Hay lecturas que un servidor recuerda con especial cariño porque consiguieron absorberlo hasta hacerlo desaparecer entre sus líneas; eso es lo más preciado para mí. Nótese que digo desaparecer. Cuando un texto me gusta en gran manera llego a olvidarme de mí mismo y me anulo como individuo; puede que muchos no lo entiendan, pero para mí ese es el verdadero nivel último de la literatura. Porque luego están esas lecturas que también apasionan pero en la que uno se ve, hasta cierto punto, reflejado en un personaje, o en una determinada actitud, con lo cual uno acaba por sufrir el destino de tal o cual protagonista. Cuando consigo olvidarme de mí mismo es cuando llego al éxtasis intelectual... Sí, soy así de raro. De los autores que más han conseguido esta extraña alienación están, por supuesto, varios de la mal llamada "literatura victoriana": Dickens, Henry James, Thomas Hardy... y otros como el que ahora leo: Thomas Mann.

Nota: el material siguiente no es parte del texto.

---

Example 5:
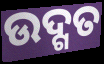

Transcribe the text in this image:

ଉଦ୍ଗତ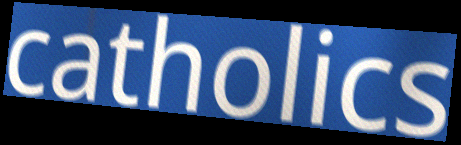
catholics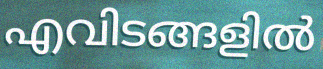
എവിടങ്ങളിൽ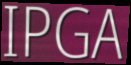
IPGA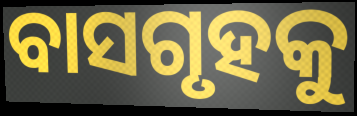
ବାସଗୃହକୁ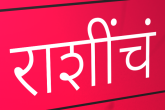
राशींचं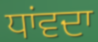
ਧਾਂਵਦਾ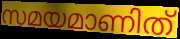
സമയമാണിത്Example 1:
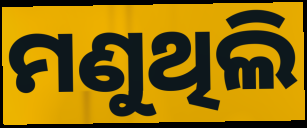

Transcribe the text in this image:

ମଣୁଥିଲି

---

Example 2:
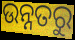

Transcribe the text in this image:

ଉନ୍ନତରୁ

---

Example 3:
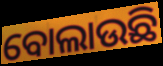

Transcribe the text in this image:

ବୋଲାଉଛି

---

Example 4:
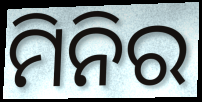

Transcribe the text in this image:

ମିନିର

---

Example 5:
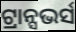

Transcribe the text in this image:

ଟ୍ରାନ୍ସଭର୍ସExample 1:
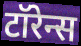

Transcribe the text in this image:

टॉरेन्स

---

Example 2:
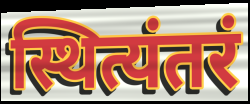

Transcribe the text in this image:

स्थित्यंतरं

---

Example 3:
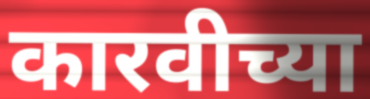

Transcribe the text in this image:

कारवीच्या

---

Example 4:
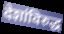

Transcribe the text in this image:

देशांविरुद्ध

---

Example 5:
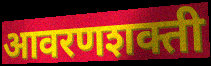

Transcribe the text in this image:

आवरणशक्तीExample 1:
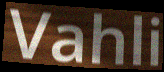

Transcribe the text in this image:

Vahli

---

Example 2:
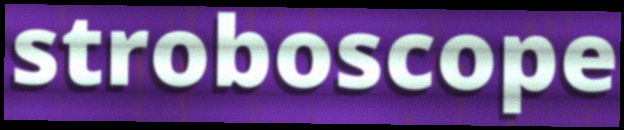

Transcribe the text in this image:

stroboscope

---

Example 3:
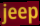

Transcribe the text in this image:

jeep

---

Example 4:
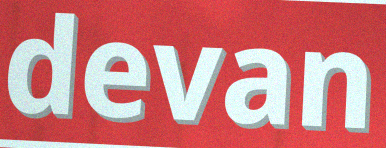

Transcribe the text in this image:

devan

De Mann he leído Muerte en Venecia (que no me gustó mucho) y La montaña mágica (que me entusiasmó). No sabría decir que me llenó de una novela de más de mil páginas en la que pasa muy poco (pasa que el protagonista, Hans Castorp, va a un hospital para tuberculosos en la montaña a visitar a un primo y tras establecer todo tipo de relaciones con enfermos, médicos y enfermeros, acaba por asumir lo que le habían dicho por primera vez: vienes para quedarte; efectivamente, Castorp acabará muriendo allí). El ritmo de La montaña mágica es exasperantemente lento, a mí me recordaba la lentitud apabullante de las novelas "proustianas" de En busca del tiempo perdido y, en realidad, no pasa nada y pasa todo, pues se filosofa sobre la existencia, sobre la muerte y sobre la estética de la vida, eso sí, todo a paso de caracol.
En Doktor Faustus, Mann recrea el mito de Fausto, aquel tipo que vendía su alma al diablo para conseguir éxito mundano. Hasta ahí no parece un gran alarde intelectual para el que fue Premio Nobel en 1929, pero las discusiones sobre la vida de Adrian Leverkühn, compositor alemán, representante, en verdad, de la más alta cultura germánica son tan brutales, que acaba haciendo de la novela una obra ensayística general sobre cultura y arte europeos.
Y es que Mann tiene tal dominio del lenguaje, tal erudición, tal amplitud de conocimientos que sus obras debieran ser de obligada lectura para aquel que no se contente con eructar, defecar y orinar, además, por supuesto, de tener un puesto de engorde (perdón, quise decir, un puesto de trabajo). Leer Doktor Faustus es una tarea ímproba por la necesidad que tiene uno de parar el reloj, de detener el tiempo para desaparecer en su trama, disfrutando de cada argumento, cada circunloquio como un gourmet disfruta de la mejor delicatesen. Es, obviamente, una lectura lenta, tal vez de meses, no por su longitud sino por su densidad, pero es, de verdad, leer, los que no lo aguanten siempre tendrán la novela contemporánea.